• Exercise directions: For the listing below, print exactly the lines from the line with "bottle: present [69,259,97,322]" to the line with "mug: none [104,321,143,359]", both included, and nothing beyond them.

--- Excerpted data Enclosed Below ---

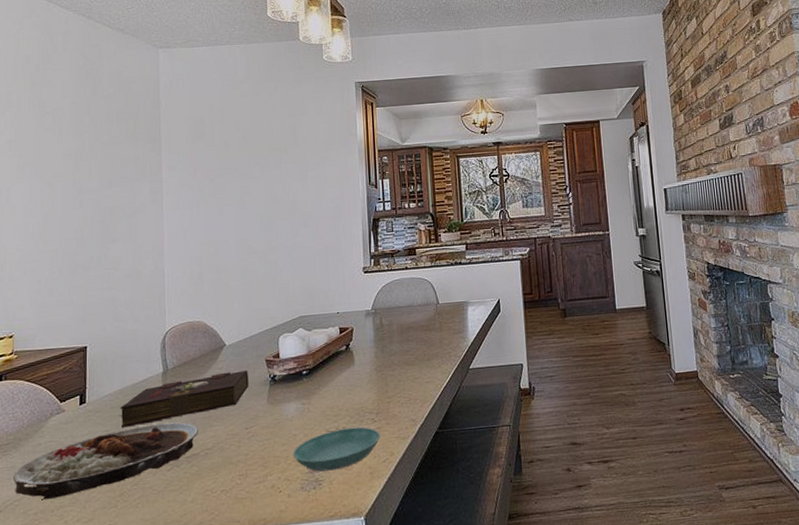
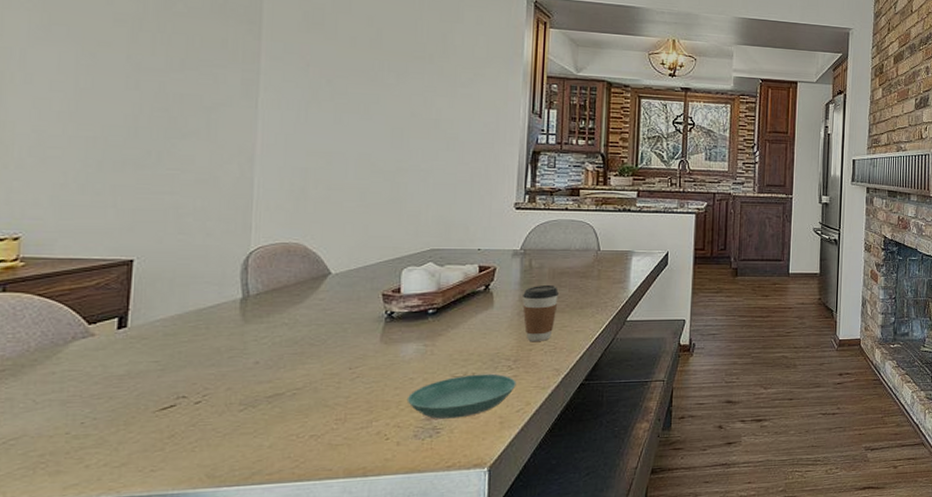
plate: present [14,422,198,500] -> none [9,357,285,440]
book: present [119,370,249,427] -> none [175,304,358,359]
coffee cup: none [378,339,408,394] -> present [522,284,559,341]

--- End of Enclosed Excerpted data ---
--- Excerpted data Enclosed Below ---

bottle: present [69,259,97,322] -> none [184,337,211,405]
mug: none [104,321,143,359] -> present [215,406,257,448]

--- End of Enclosed Excerpted data ---

• Task result:
bottle: present [69,259,97,322] -> none [184,337,211,405]
mug: none [104,321,143,359] -> present [215,406,257,448]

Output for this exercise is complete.